═══ Dataset ═══

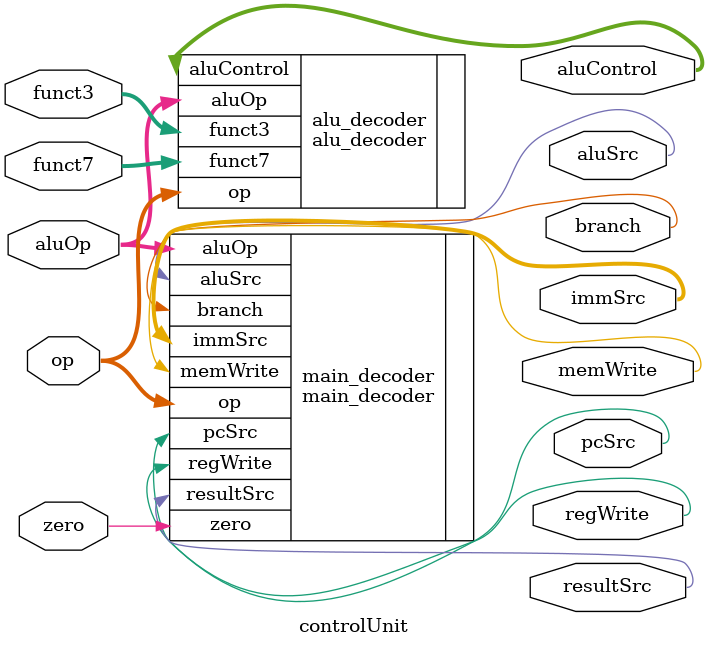
<source format=v>
`timescale 1ns / 1ps



//`include "ALU_Decoder.v"
//`include "Main_Decoder.v"




module controlUnit(
    input wire [1:0] aluOp,
    input wire [6:0] op, funct7,
    input wire [2:0] funct3,
    output [2:0] aluControl,
    input wire zero,
    //input wire [6:0] op,
    output regWrite, aluSrc, memWrite, resultSrc, branch, pcSrc,
    output [1:0] immSrc//, aluOp
    );
    
    alu_decoder alu_decoder (
        .aluOp(aluOp), .op(op), .funct7(funct7), .funct3(funct3), .aluControl(aluControl)
    );
    
    main_decoder main_decoder (
        .zero(zero), .op(op), .regWrite(regWrite), .aluSrc(aluSrc), .memWrite(memWrite), .resultSrc(resultSrc), .branch(branch),
        .immSrc(immSrc), .aluOp(aluOp), .pcSrc(pcSrc)
    );
endmodule
</source>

═══

What you are asked to do>
Set the entries down again exactly. Do not include the images.

The answer>
<source format=v>
`timescale 1ns / 1ps



//`include "ALU_Decoder.v"
//`include "Main_Decoder.v"




module controlUnit(
    input wire [1:0] aluOp,
    input wire [6:0] op, funct7,
    input wire [2:0] funct3,
    output [2:0] aluControl,
    input wire zero,
    //input wire [6:0] op,
    output regWrite, aluSrc, memWrite, resultSrc, branch, pcSrc,
    output [1:0] immSrc//, aluOp
    );
    
    alu_decoder alu_decoder (
        .aluOp(aluOp), .op(op), .funct7(funct7), .funct3(funct3), .aluControl(aluControl)
    );
    
    main_decoder main_decoder (
        .zero(zero), .op(op), .regWrite(regWrite), .aluSrc(aluSrc), .memWrite(memWrite), .resultSrc(resultSrc), .branch(branch),
        .immSrc(immSrc), .aluOp(aluOp), .pcSrc(pcSrc)
    );
endmodule
</source>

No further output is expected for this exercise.